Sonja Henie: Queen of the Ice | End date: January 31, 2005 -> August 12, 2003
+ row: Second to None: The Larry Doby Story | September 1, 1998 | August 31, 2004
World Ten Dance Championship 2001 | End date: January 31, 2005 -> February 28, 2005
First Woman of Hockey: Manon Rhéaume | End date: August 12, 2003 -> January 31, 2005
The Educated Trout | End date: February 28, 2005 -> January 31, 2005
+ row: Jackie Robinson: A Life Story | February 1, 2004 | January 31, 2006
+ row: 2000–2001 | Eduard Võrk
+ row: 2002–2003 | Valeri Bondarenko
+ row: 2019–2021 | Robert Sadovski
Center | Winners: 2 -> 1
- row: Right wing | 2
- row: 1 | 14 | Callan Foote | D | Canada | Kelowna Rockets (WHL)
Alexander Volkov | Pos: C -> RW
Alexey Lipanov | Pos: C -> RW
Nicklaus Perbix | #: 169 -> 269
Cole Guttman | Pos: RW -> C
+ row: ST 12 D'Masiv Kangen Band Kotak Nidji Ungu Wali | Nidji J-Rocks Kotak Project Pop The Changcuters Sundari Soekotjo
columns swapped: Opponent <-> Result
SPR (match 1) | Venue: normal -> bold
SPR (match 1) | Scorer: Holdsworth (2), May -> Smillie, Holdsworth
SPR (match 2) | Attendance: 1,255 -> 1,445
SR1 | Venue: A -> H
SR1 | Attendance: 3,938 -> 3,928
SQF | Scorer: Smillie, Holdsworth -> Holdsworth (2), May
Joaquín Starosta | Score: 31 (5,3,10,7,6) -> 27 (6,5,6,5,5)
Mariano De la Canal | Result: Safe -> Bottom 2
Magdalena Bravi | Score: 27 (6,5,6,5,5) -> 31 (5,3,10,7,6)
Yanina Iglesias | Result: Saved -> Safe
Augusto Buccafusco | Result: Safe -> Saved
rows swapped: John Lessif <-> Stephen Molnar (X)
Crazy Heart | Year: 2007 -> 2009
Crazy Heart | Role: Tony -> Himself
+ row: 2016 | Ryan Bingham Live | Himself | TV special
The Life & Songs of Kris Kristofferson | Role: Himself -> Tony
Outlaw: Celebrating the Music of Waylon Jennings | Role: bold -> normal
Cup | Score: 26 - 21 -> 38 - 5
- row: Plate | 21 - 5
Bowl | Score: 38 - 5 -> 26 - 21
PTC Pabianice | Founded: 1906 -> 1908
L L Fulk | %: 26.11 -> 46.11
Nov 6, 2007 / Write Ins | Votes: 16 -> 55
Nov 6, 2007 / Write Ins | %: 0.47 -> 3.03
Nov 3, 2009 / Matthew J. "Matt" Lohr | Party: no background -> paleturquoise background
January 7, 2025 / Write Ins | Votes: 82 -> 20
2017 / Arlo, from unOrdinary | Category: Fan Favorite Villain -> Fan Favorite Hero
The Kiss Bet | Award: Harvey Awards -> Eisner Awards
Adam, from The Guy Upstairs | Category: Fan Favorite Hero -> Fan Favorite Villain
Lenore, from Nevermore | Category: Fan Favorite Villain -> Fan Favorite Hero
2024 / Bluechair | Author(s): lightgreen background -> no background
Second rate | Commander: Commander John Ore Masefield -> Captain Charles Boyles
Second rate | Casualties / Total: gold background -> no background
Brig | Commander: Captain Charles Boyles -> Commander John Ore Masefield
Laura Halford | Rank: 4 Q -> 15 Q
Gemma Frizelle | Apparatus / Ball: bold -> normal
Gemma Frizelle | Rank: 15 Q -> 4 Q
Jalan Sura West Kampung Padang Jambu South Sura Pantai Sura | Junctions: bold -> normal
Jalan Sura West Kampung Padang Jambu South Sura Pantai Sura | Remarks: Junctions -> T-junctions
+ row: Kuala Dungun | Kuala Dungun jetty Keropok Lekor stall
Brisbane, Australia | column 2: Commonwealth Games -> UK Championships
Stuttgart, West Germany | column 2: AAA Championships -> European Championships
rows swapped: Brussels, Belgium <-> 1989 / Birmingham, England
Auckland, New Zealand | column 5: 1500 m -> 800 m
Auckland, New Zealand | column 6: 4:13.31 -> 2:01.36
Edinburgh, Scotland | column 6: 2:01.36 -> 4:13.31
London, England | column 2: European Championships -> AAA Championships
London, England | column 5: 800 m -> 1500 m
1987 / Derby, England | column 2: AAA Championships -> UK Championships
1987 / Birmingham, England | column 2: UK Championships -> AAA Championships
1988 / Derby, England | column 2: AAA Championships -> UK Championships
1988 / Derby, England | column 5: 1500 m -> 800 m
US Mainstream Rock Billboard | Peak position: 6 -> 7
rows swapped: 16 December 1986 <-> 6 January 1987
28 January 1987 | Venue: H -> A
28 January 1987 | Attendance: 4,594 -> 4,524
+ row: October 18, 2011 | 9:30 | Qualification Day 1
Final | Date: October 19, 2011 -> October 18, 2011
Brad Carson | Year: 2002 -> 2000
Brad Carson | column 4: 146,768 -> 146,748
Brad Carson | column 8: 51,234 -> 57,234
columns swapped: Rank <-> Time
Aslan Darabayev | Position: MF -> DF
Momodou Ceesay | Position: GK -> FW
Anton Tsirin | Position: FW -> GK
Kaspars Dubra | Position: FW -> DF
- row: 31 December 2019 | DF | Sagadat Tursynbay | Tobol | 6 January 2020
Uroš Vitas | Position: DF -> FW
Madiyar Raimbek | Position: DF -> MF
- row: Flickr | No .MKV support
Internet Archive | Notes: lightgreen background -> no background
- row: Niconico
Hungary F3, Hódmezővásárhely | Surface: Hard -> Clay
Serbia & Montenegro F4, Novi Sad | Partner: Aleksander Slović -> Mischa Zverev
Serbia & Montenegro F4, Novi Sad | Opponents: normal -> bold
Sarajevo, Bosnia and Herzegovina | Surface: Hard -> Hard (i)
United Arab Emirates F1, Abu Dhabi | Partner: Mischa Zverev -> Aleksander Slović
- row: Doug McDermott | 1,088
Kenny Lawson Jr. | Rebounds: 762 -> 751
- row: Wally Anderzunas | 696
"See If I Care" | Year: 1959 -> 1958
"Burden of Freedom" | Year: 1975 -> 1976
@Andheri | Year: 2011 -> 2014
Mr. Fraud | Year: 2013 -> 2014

▶ [What is being asked] Print the entire listing above again, line for line and unchanged.

▶ [Written reply]
Sonja Henie: Queen of the Ice | End date: January 31, 2005 -> August 12, 2003
+ row: Second to None: The Larry Doby Story | September 1, 1998 | August 31, 2004
World Ten Dance Championship 2001 | End date: January 31, 2005 -> February 28, 2005
First Woman of Hockey: Manon Rhéaume | End date: August 12, 2003 -> January 31, 2005
The Educated Trout | End date: February 28, 2005 -> January 31, 2005
+ row: Jackie Robinson: A Life Story | February 1, 2004 | January 31, 2006
+ row: 2000–2001 | Eduard Võrk
+ row: 2002–2003 | Valeri Bondarenko
+ row: 2019–2021 | Robert Sadovski
Center | Winners: 2 -> 1
- row: Right wing | 2
- row: 1 | 14 | Callan Foote | D | Canada | Kelowna Rockets (WHL)
Alexander Volkov | Pos: C -> RW
Alexey Lipanov | Pos: C -> RW
Nicklaus Perbix | #: 169 -> 269
Cole Guttman | Pos: RW -> C
+ row: ST 12 D'Masiv Kangen Band Kotak Nidji Ungu Wali | Nidji J-Rocks Kotak Project Pop The Changcuters Sundari Soekotjo
columns swapped: Opponent <-> Result
SPR (match 1) | Venue: normal -> bold
SPR (match 1) | Scorer: Holdsworth (2), May -> Smillie, Holdsworth
SPR (match 2) | Attendance: 1,255 -> 1,445
SR1 | Venue: A -> H
SR1 | Attendance: 3,938 -> 3,928
SQF | Scorer: Smillie, Holdsworth -> Holdsworth (2), May
Joaquín Starosta | Score: 31 (5,3,10,7,6) -> 27 (6,5,6,5,5)
Mariano De la Canal | Result: Safe -> Bottom 2
Magdalena Bravi | Score: 27 (6,5,6,5,5) -> 31 (5,3,10,7,6)
Yanina Iglesias | Result: Saved -> Safe
Augusto Buccafusco | Result: Safe -> Saved
rows swapped: John Lessif <-> Stephen Molnar (X)
Crazy Heart | Year: 2007 -> 2009
Crazy Heart | Role: Tony -> Himself
+ row: 2016 | Ryan Bingham Live | Himself | TV special
The Life & Songs of Kris Kristofferson | Role: Himself -> Tony
Outlaw: Celebrating the Music of Waylon Jennings | Role: bold -> normal
Cup | Score: 26 - 21 -> 38 - 5
- row: Plate | 21 - 5
Bowl | Score: 38 - 5 -> 26 - 21
PTC Pabianice | Founded: 1906 -> 1908
L L Fulk | %: 26.11 -> 46.11
Nov 6, 2007 / Write Ins | Votes: 16 -> 55
Nov 6, 2007 / Write Ins | %: 0.47 -> 3.03
Nov 3, 2009 / Matthew J. "Matt" Lohr | Party: no background -> paleturquoise background
January 7, 2025 / Write Ins | Votes: 82 -> 20
2017 / Arlo, from unOrdinary | Category: Fan Favorite Villain -> Fan Favorite Hero
The Kiss Bet | Award: Harvey Awards -> Eisner Awards
Adam, from The Guy Upstairs | Category: Fan Favorite Hero -> Fan Favorite Villain
Lenore, from Nevermore | Category: Fan Favorite Villain -> Fan Favorite Hero
2024 / Bluechair | Author(s): lightgreen background -> no background
Second rate | Commander: Commander John Ore Masefield -> Captain Charles Boyles
Second rate | Casualties / Total: gold background -> no background
Brig | Commander: Captain Charles Boyles -> Commander John Ore Masefield
Laura Halford | Rank: 4 Q -> 15 Q
Gemma Frizelle | Apparatus / Ball: bold -> normal
Gemma Frizelle | Rank: 15 Q -> 4 Q
Jalan Sura West Kampung Padang Jambu South Sura Pantai Sura | Junctions: bold -> normal
Jalan Sura West Kampung Padang Jambu South Sura Pantai Sura | Remarks: Junctions -> T-junctions
+ row: Kuala Dungun | Kuala Dungun jetty Keropok Lekor stall
Brisbane, Australia | column 2: Commonwealth Games -> UK Championships
Stuttgart, West Germany | column 2: AAA Championships -> European Championships
rows swapped: Brussels, Belgium <-> 1989 / Birmingham, England
Auckland, New Zealand | column 5: 1500 m -> 800 m
Auckland, New Zealand | column 6: 4:13.31 -> 2:01.36
Edinburgh, Scotland | column 6: 2:01.36 -> 4:13.31
London, England | column 2: European Championships -> AAA Championships
London, England | column 5: 800 m -> 1500 m
1987 / Derby, England | column 2: AAA Championships -> UK Championships
1987 / Birmingham, England | column 2: UK Championships -> AAA Championships
1988 / Derby, England | column 2: AAA Championships -> UK Championships
1988 / Derby, England | column 5: 1500 m -> 800 m
US Mainstream Rock Billboard | Peak position: 6 -> 7
rows swapped: 16 December 1986 <-> 6 January 1987
28 January 1987 | Venue: H -> A
28 January 1987 | Attendance: 4,594 -> 4,524
+ row: October 18, 2011 | 9:30 | Qualification Day 1
Final | Date: October 19, 2011 -> October 18, 2011
Brad Carson | Year: 2002 -> 2000
Brad Carson | column 4: 146,768 -> 146,748
Brad Carson | column 8: 51,234 -> 57,234
columns swapped: Rank <-> Time
Aslan Darabayev | Position: MF -> DF
Momodou Ceesay | Position: GK -> FW
Anton Tsirin | Position: FW -> GK
Kaspars Dubra | Position: FW -> DF
- row: 31 December 2019 | DF | Sagadat Tursynbay | Tobol | 6 January 2020
Uroš Vitas | Position: DF -> FW
Madiyar Raimbek | Position: DF -> MF
- row: Flickr | No .MKV support
Internet Archive | Notes: lightgreen background -> no background
- row: Niconico
Hungary F3, Hódmezővásárhely | Surface: Hard -> Clay
Serbia & Montenegro F4, Novi Sad | Partner: Aleksander Slović -> Mischa Zverev
Serbia & Montenegro F4, Novi Sad | Opponents: normal -> bold
Sarajevo, Bosnia and Herzegovina | Surface: Hard -> Hard (i)
United Arab Emirates F1, Abu Dhabi | Partner: Mischa Zverev -> Aleksander Slović
- row: Doug McDermott | 1,088
Kenny Lawson Jr. | Rebounds: 762 -> 751
- row: Wally Anderzunas | 696
"See If I Care" | Year: 1959 -> 1958
"Burden of Freedom" | Year: 1975 -> 1976
@Andheri | Year: 2011 -> 2014
Mr. Fraud | Year: 2013 -> 2014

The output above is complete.